No hay, pues, ningún dato sólido que avale la idea de la reducción del 35% de mortalidad. Tampoco nada que asegure que estamos, realmente, ante un momento histórico. La forma más cabal de entender todo lo que está envolviendo al plasma sanguíneo en las últimas semanas nos devuelve, de nuevo, a la "carrera biotecnológica" por encontrar tratamientos y vacunas. En este caso, con un elemento extra: el hecho de que a principios de noviembre, en EEUU se celebrarán elecciones presidenciales y, a medida que la pandemia crece en el país norteamericano, empieza a ser uno de los temas centrales de la campaña.

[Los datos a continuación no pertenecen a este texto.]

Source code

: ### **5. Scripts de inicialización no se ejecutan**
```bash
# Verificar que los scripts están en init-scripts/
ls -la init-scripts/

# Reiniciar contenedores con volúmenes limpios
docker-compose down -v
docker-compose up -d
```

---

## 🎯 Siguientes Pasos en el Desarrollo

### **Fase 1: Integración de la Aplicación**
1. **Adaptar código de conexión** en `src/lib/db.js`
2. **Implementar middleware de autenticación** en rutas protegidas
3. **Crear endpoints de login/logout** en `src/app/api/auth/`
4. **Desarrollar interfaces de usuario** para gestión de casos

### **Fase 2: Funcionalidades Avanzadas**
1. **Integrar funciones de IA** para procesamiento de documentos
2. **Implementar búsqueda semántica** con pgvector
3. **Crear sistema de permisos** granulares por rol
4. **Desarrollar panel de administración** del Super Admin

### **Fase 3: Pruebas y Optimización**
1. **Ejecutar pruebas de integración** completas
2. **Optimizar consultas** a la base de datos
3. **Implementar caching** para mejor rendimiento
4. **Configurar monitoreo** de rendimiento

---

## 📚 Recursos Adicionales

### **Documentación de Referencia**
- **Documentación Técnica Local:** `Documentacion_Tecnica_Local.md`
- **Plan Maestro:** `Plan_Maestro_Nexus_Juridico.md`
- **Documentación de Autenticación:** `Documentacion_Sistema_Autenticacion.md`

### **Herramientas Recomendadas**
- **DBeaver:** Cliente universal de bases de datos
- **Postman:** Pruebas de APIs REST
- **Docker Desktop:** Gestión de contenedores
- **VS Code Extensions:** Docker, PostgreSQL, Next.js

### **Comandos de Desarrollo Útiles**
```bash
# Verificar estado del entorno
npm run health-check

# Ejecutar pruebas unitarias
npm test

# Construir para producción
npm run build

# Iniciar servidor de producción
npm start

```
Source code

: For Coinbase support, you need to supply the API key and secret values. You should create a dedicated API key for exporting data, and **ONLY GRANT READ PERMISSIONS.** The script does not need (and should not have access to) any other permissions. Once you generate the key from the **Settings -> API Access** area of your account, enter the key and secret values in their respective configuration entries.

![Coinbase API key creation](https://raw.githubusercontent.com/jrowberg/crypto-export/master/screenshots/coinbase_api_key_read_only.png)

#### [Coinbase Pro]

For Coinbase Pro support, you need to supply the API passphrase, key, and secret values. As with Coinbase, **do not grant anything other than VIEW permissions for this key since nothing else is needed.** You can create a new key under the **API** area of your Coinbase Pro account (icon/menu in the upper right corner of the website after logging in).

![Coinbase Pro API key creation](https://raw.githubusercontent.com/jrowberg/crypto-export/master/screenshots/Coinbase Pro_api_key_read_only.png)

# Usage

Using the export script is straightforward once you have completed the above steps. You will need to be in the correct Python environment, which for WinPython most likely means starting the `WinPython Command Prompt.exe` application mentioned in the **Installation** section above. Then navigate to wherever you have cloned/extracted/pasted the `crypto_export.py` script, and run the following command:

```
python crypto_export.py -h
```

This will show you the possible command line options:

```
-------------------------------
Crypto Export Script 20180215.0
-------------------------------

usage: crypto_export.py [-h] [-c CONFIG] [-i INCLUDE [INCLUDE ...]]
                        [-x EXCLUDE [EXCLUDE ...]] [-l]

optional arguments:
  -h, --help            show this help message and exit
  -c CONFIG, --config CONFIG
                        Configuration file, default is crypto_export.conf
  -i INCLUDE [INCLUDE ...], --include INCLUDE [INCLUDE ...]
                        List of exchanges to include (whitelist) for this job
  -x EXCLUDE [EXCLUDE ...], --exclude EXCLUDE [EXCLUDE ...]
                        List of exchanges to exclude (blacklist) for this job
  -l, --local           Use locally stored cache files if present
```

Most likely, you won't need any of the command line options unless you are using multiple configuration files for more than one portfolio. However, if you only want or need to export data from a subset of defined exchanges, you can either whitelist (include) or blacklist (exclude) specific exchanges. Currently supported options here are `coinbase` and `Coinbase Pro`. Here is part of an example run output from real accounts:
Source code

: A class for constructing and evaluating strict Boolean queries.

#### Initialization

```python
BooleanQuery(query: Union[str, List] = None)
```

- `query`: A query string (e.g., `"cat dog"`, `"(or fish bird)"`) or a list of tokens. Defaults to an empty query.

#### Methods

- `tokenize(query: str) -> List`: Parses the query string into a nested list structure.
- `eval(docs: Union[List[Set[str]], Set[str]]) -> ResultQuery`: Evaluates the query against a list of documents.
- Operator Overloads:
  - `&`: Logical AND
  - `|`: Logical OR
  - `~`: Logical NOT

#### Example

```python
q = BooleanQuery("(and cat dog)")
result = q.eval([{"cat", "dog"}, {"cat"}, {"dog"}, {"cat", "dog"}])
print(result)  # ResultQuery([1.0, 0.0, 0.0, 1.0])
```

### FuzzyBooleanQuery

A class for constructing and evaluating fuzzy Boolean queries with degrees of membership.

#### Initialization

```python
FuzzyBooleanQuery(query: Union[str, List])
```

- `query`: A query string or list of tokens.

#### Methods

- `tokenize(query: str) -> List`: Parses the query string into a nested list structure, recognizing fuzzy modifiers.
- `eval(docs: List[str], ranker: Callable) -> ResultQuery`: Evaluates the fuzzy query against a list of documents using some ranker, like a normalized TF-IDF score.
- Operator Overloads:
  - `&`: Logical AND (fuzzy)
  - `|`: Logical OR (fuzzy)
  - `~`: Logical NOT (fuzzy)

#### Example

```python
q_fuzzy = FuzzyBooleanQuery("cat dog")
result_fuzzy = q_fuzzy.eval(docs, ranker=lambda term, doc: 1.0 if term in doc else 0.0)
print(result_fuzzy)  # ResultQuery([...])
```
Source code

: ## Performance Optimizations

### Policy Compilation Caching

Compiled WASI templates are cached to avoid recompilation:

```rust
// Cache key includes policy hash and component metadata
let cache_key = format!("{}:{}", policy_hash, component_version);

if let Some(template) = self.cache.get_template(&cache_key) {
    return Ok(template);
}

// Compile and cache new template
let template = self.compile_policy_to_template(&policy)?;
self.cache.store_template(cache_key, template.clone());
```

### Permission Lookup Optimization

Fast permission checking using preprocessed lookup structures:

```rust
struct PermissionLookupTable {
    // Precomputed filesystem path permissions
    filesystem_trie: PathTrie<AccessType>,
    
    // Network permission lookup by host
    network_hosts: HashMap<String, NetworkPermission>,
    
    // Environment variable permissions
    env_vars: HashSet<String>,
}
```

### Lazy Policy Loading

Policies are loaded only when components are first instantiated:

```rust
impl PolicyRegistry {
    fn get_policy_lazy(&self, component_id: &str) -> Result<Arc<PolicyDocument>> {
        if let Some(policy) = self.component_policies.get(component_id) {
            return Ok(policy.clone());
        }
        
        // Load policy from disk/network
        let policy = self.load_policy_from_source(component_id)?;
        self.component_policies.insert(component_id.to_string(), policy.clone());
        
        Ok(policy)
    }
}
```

Por lo que sabemos, es posible que el 'plasma convaleciente' acabe convirtiéndose en un herramienta estándar en el tratamiento del COVID-19. También es posible que acabe abandonado en un rincón de la historia. El tiempo nos dirá. No obstante, la lección más importante que podemos aprender es sobre cómo los mecanismos de aprobación de vacunas y tratamientos están sometidos a muchas presiones y fricciones que amenazan con afectar a la confianza de la sociedad en agencias y autoridades sanitarias. Ya sean estas presiones internas o externas, es algo a tener muy en cuenta.

No está muy claro cuál será la resolución de este conflicto, ni qué pasará después; pero sí que parece claro que uno de los grandes temas de la ciencia post-pandemia será el de la reconstrucción de sus estructuras, procedimientos y mecanismos para hacerlos más trasparentes, más resilientes y más robustos de cara al futuro.